Accessing the kernel

The kernel is designed to allow optimized assembly to go as quick as possible. High level languages should access the kernel through shared code rather than directly.

The kernel is accessed with software interrupts, 1 interrupt per service.
Interrupt Service
 0x30  Memory
 0x31  System
 0x32  Time
 0x33  Network
 0x34  Message
 0x35  File
 0x36  User Interface

Parameters are passed to services and returned in registers using this order:

The function number goes into EAX. Certain ranges have been defined for kernel function types:
Range Use
 0 to 127  Functions for applications
 128 to 255  Functions for drivers
 256 or above  Non-standard/creator defined

For example, in order to call time services 0x41 (to sleep for a while) you'd need these assembly instructions:

    mov ebx,sleepTime      ;Number of milli-seconds to sleep for
    mov eax,0x41           ;Function number
    int 0x32               ;Call time services
    test al,al             ;Was there an error?
    jne error              ; yes

Every service returns an error code in AL, 0 means no error - an up to date list of error codes is available from the source code here.

All registers that aren't used to output parameters will be returned unmodified. If only part of a register is used to return a paramter the contents of the rest of the register will be undefined (for example, AL is always used so AH and the rest of EAX is always undefined on return).

Messaging Protocol

Messages are small packets of data transferred from message port to message port. Each message port has a unique ID refered to in this documentation in several ways, message port ID (or port ID), sender ID (if the message port is being used to send a message), or receiver ID (if the message port is the target of a message).

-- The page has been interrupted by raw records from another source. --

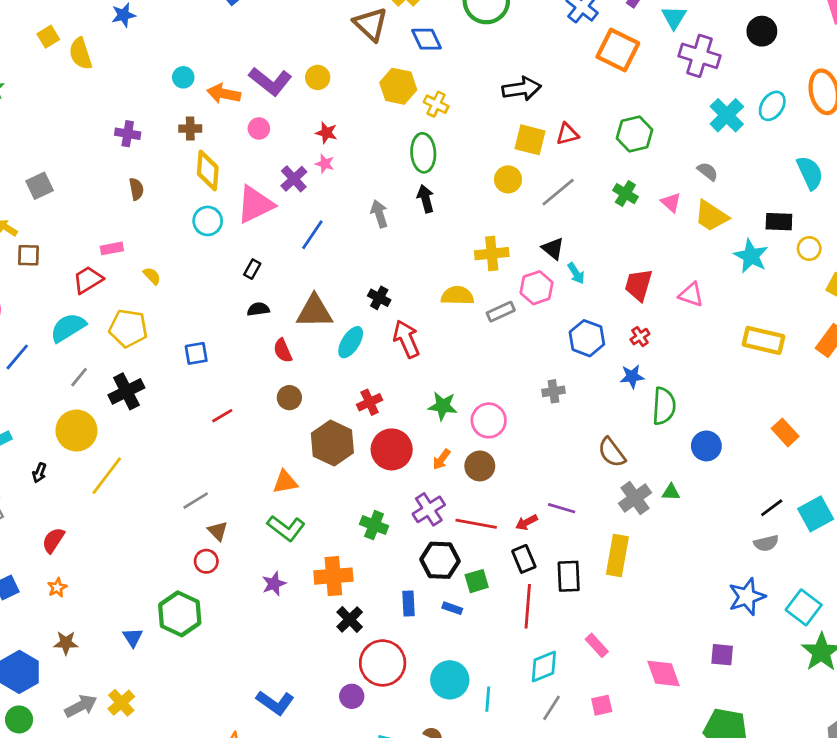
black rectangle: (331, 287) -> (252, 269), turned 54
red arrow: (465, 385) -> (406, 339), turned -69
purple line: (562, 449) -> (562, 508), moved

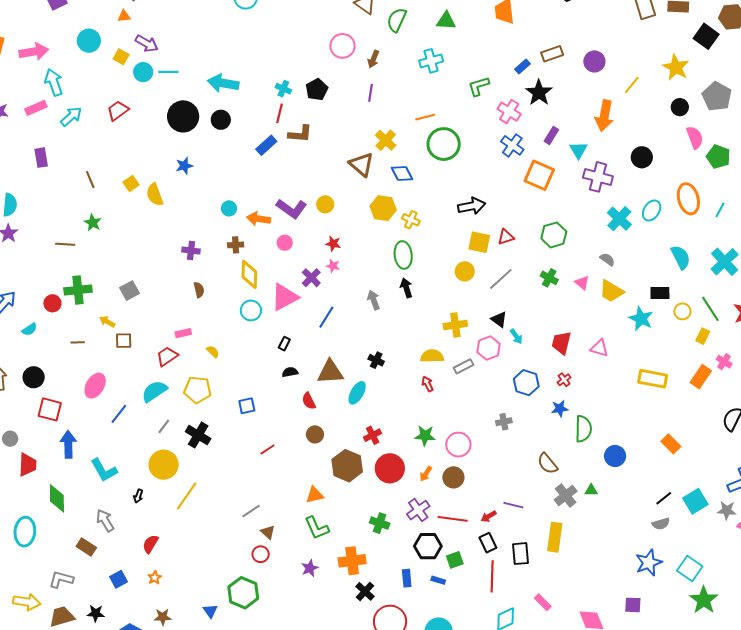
red arrow: (406, 339) -> (428, 384), moved, size x0.6
black cross: (126, 391) -> (198, 435), turned -30
green L-shape: (286, 528) -> (317, 528), turned 32

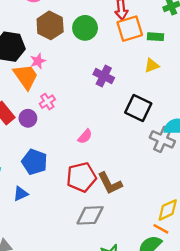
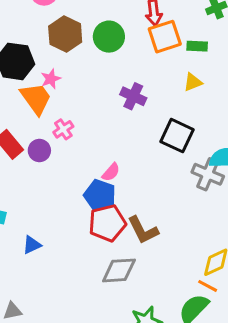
blue pentagon: (34, 162) -> (100, 195), moved

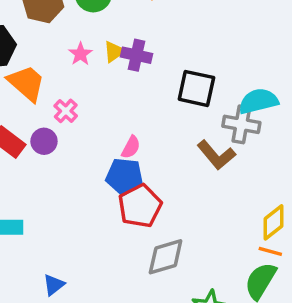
pink star: (51, 79) -> (80, 54), moved
yellow triangle: (193, 82) -> (114, 52), moved
brown L-shape: (143, 230) -> (216, 155), moved
blue triangle: (32, 245) -> (54, 285), moved

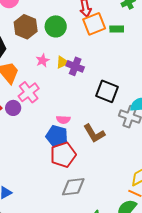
pink cross: (66, 111) -> (29, 92), size x1.5
pink semicircle: (131, 147) -> (63, 120), turned 56
brown L-shape: (216, 155) -> (94, 133), moved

Messages consist of 4 data dwords, 2 have reserved meanings and 2 are for general purpose use.
Dword name Standard Use
 Sender ID  To identify the message port the message came from
 Function number  To identify the purpose of the message
 Data1  General purpose data
 Data2  General purpose data

The lowest 8 bits of the function number (called the message type byte) determines the type of each message. The meaning of this byte is:
Bit Meaning when set
 0  Message expects a reply
 1  Message is a reply
 7  Message refers to data block

Typical values are:
Value Normal use
 000  New message that expects no reply
 001  New message that expects a reply
 002  Reply message that expects no reply
 003  Reply message that expects a reply
 080  New block that expects no reply message
 081  New block that expects a reply message
 082  Reply to a block that expects no reply message
 083  Reply to a block that expects a reply message

If a message has an attached data block data1 will contain the length of the block and data2 will contain the start address of the block. The block itself will be read-only and must be released by message services 0x68.